Look through the material below. Return exactly the lines from the one with "175 99 187.8" through the one with "391 256 60.4", both included.

--------------------

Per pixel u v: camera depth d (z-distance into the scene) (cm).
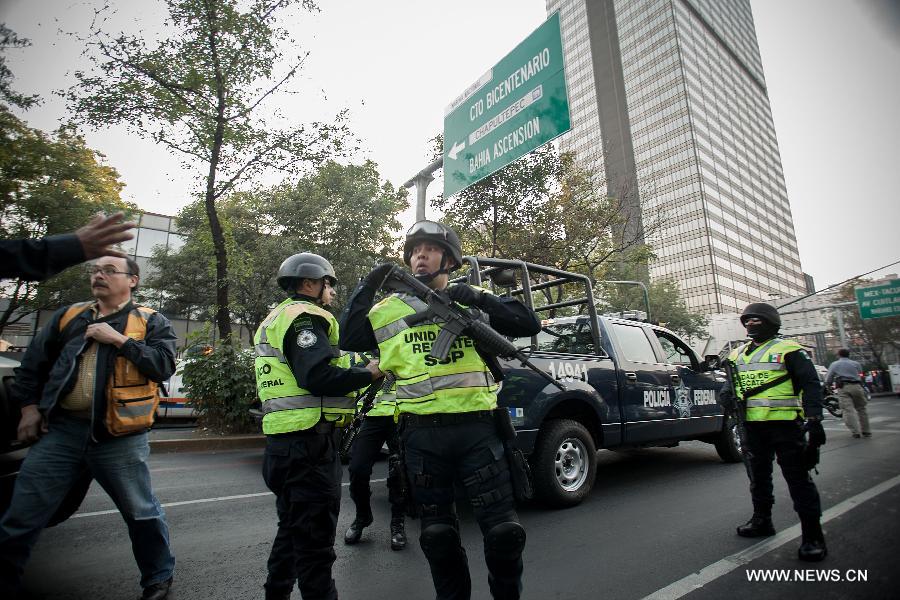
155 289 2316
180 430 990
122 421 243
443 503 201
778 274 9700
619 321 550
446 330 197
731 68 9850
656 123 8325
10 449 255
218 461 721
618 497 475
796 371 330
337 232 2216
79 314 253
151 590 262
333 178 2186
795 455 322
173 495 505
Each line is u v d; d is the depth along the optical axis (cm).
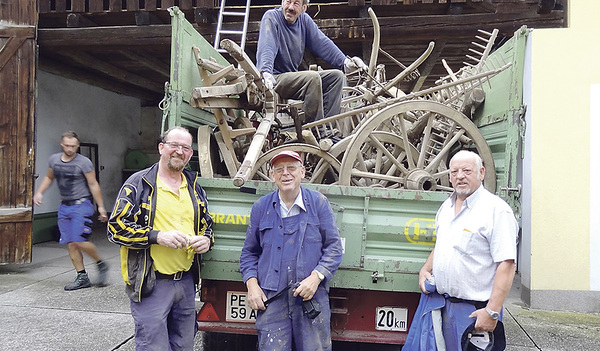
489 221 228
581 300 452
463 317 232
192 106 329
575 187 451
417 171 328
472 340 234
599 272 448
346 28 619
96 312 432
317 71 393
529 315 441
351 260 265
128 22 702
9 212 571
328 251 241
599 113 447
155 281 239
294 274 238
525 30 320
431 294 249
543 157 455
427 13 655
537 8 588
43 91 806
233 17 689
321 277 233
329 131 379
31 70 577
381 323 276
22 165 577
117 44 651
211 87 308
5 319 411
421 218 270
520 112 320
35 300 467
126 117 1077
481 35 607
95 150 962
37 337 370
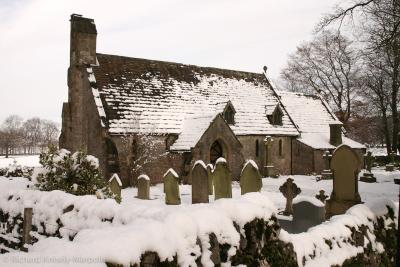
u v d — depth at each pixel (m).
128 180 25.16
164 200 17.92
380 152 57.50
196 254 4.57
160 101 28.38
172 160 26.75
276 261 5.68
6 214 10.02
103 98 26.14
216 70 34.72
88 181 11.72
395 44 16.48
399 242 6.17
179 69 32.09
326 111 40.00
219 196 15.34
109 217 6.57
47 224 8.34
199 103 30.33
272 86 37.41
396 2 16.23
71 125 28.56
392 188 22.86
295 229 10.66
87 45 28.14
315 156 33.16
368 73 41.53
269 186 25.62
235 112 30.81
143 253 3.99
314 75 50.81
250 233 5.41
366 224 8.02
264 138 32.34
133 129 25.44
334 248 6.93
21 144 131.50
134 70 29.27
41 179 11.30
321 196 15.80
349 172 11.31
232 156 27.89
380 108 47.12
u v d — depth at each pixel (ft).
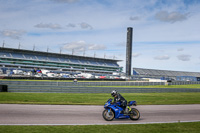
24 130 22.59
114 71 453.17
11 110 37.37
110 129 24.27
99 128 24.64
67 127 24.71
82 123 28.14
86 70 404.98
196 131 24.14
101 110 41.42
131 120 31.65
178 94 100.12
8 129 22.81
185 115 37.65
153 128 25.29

--------------------

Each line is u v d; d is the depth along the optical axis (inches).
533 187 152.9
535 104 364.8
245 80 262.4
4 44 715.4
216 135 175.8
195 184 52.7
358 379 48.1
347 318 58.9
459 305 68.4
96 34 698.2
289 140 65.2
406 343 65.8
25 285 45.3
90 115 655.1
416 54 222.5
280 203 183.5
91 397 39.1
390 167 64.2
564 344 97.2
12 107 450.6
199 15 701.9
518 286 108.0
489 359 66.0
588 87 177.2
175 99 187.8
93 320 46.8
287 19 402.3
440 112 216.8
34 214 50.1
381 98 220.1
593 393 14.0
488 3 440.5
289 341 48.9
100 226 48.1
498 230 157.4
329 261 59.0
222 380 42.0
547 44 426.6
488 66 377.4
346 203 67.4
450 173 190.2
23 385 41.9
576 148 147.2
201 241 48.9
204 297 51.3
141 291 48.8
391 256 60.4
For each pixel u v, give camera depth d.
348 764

--------------------

## Task solution
175 99 187.8
93 320 46.8
287 19 402.3
440 112 216.8
34 214 50.1
381 98 220.1
593 393 14.0
488 3 440.5
289 341 48.9
100 226 48.1
498 230 157.4
329 261 59.0
222 380 42.0
547 44 426.6
488 66 377.4
346 203 67.4
450 173 190.2
23 385 41.9
576 148 147.2
201 241 48.9
204 297 51.3
141 291 48.8
391 256 60.4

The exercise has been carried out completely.